[EXERCISE MATERIALS]:
* * * * *

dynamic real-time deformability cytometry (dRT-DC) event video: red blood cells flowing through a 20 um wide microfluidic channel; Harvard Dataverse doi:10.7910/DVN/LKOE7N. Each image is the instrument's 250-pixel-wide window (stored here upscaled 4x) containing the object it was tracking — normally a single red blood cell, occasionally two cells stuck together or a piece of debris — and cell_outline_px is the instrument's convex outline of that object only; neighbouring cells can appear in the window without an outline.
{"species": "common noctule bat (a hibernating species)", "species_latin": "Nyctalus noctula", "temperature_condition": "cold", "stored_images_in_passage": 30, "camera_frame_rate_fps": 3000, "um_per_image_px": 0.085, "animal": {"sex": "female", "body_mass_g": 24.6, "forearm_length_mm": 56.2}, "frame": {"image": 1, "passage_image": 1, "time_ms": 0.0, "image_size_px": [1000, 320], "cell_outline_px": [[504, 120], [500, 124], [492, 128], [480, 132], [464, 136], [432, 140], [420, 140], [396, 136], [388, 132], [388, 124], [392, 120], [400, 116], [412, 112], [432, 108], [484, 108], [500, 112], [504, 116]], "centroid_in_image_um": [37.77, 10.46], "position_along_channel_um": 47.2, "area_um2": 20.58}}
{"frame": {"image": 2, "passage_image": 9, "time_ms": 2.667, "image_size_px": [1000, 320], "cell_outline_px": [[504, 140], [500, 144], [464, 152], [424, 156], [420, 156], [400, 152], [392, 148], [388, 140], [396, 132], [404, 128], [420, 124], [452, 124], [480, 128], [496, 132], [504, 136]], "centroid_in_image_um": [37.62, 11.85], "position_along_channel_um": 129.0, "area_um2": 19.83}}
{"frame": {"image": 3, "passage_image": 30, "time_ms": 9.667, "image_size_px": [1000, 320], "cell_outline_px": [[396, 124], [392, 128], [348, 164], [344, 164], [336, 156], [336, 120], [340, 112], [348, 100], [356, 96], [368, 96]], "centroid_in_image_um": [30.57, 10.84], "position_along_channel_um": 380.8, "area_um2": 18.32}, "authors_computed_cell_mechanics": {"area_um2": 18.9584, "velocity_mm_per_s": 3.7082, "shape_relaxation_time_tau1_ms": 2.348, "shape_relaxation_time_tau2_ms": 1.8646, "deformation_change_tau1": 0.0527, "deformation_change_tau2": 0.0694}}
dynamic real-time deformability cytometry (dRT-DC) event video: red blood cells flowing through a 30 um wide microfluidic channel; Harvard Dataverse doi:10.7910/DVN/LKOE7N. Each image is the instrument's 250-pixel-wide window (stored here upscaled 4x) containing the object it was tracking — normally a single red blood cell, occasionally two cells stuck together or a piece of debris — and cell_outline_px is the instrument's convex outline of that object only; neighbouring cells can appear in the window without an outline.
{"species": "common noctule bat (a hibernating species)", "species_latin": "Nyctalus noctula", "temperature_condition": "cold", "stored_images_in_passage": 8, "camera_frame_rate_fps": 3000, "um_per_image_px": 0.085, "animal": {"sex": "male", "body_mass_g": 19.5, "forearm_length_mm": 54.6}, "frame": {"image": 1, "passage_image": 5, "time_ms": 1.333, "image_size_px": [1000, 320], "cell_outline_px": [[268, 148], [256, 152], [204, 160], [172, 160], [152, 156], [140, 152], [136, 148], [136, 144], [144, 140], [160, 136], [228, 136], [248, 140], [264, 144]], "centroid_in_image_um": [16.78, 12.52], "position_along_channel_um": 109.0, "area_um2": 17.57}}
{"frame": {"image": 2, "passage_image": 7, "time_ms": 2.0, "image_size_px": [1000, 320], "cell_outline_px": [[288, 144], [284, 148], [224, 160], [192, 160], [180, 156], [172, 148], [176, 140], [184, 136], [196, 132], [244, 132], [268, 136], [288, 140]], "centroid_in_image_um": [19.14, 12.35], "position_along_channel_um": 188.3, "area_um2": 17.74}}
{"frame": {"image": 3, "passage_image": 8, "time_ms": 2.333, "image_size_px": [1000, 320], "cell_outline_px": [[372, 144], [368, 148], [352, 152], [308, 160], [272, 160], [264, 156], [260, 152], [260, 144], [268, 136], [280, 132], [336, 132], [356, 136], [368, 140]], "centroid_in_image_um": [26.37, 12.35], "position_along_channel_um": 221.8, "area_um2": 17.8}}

* * * * *

[TASK TO COMPLETE]: Please give back all of the records exactly as written.

[CORRECT OUTPUT]:
dynamic real-time deformability cytometry (dRT-DC) event video: red blood cells flowing through a 20 um wide microfluidic channel; Harvard Dataverse doi:10.7910/DVN/LKOE7N. Each image is the instrument's 250-pixel-wide window (stored here upscaled 4x) containing the object it was tracking — normally a single red blood cell, occasionally two cells stuck together or a piece of debris — and cell_outline_px is the instrument's convex outline of that object only; neighbouring cells can appear in the window without an outline.
{"species": "common noctule bat (a hibernating species)", "species_latin": "Nyctalus noctula", "temperature_condition": "cold", "stored_images_in_passage": 30, "camera_frame_rate_fps": 3000, "um_per_image_px": 0.085, "animal": {"sex": "female", "body_mass_g": 24.6, "forearm_length_mm": 56.2}, "frame": {"image": 1, "passage_image": 1, "time_ms": 0.0, "image_size_px": [1000, 320], "cell_outline_px": [[504, 120], [500, 124], [492, 128], [480, 132], [464, 136], [432, 140], [420, 140], [396, 136], [388, 132], [388, 124], [392, 120], [400, 116], [412, 112], [432, 108], [484, 108], [500, 112], [504, 116]], "centroid_in_image_um": [37.77, 10.46], "position_along_channel_um": 47.2, "area_um2": 20.58}}
{"frame": {"image": 2, "passage_image": 9, "time_ms": 2.667, "image_size_px": [1000, 320], "cell_outline_px": [[504, 140], [500, 144], [464, 152], [424, 156], [420, 156], [400, 152], [392, 148], [388, 140], [396, 132], [404, 128], [420, 124], [452, 124], [480, 128], [496, 132], [504, 136]], "centroid_in_image_um": [37.62, 11.85], "position_along_channel_um": 129.0, "area_um2": 19.83}}
{"frame": {"image": 3, "passage_image": 30, "time_ms": 9.667, "image_size_px": [1000, 320], "cell_outline_px": [[396, 124], [392, 128], [348, 164], [344, 164], [336, 156], [336, 120], [340, 112], [348, 100], [356, 96], [368, 96]], "centroid_in_image_um": [30.57, 10.84], "position_along_channel_um": 380.8, "area_um2": 18.32}, "authors_computed_cell_mechanics": {"area_um2": 18.9584, "velocity_mm_per_s": 3.7082, "shape_relaxation_time_tau1_ms": 2.348, "shape_relaxation_time_tau2_ms": 1.8646, "deformation_change_tau1": 0.0527, "deformation_change_tau2": 0.0694}}
dynamic real-time deformability cytometry (dRT-DC) event video: red blood cells flowing through a 30 um wide microfluidic channel; Harvard Dataverse doi:10.7910/DVN/LKOE7N. Each image is the instrument's 250-pixel-wide window (stored here upscaled 4x) containing the object it was tracking — normally a single red blood cell, occasionally two cells stuck together or a piece of debris — and cell_outline_px is the instrument's convex outline of that object only; neighbouring cells can appear in the window without an outline.
{"species": "common noctule bat (a hibernating species)", "species_latin": "Nyctalus noctula", "temperature_condition": "cold", "stored_images_in_passage": 8, "camera_frame_rate_fps": 3000, "um_per_image_px": 0.085, "animal": {"sex": "male", "body_mass_g": 19.5, "forearm_length_mm": 54.6}, "frame": {"image": 1, "passage_image": 5, "time_ms": 1.333, "image_size_px": [1000, 320], "cell_outline_px": [[268, 148], [256, 152], [204, 160], [172, 160], [152, 156], [140, 152], [136, 148], [136, 144], [144, 140], [160, 136], [228, 136], [248, 140], [264, 144]], "centroid_in_image_um": [16.78, 12.52], "position_along_channel_um": 109.0, "area_um2": 17.57}}
{"frame": {"image": 2, "passage_image": 7, "time_ms": 2.0, "image_size_px": [1000, 320], "cell_outline_px": [[288, 144], [284, 148], [224, 160], [192, 160], [180, 156], [172, 148], [176, 140], [184, 136], [196, 132], [244, 132], [268, 136], [288, 140]], "centroid_in_image_um": [19.14, 12.35], "position_along_channel_um": 188.3, "area_um2": 17.74}}
{"frame": {"image": 3, "passage_image": 8, "time_ms": 2.333, "image_size_px": [1000, 320], "cell_outline_px": [[372, 144], [368, 148], [352, 152], [308, 160], [272, 160], [264, 156], [260, 152], [260, 144], [268, 136], [280, 132], [336, 132], [356, 136], [368, 140]], "centroid_in_image_um": [26.37, 12.35], "position_along_channel_um": 221.8, "area_um2": 17.8}}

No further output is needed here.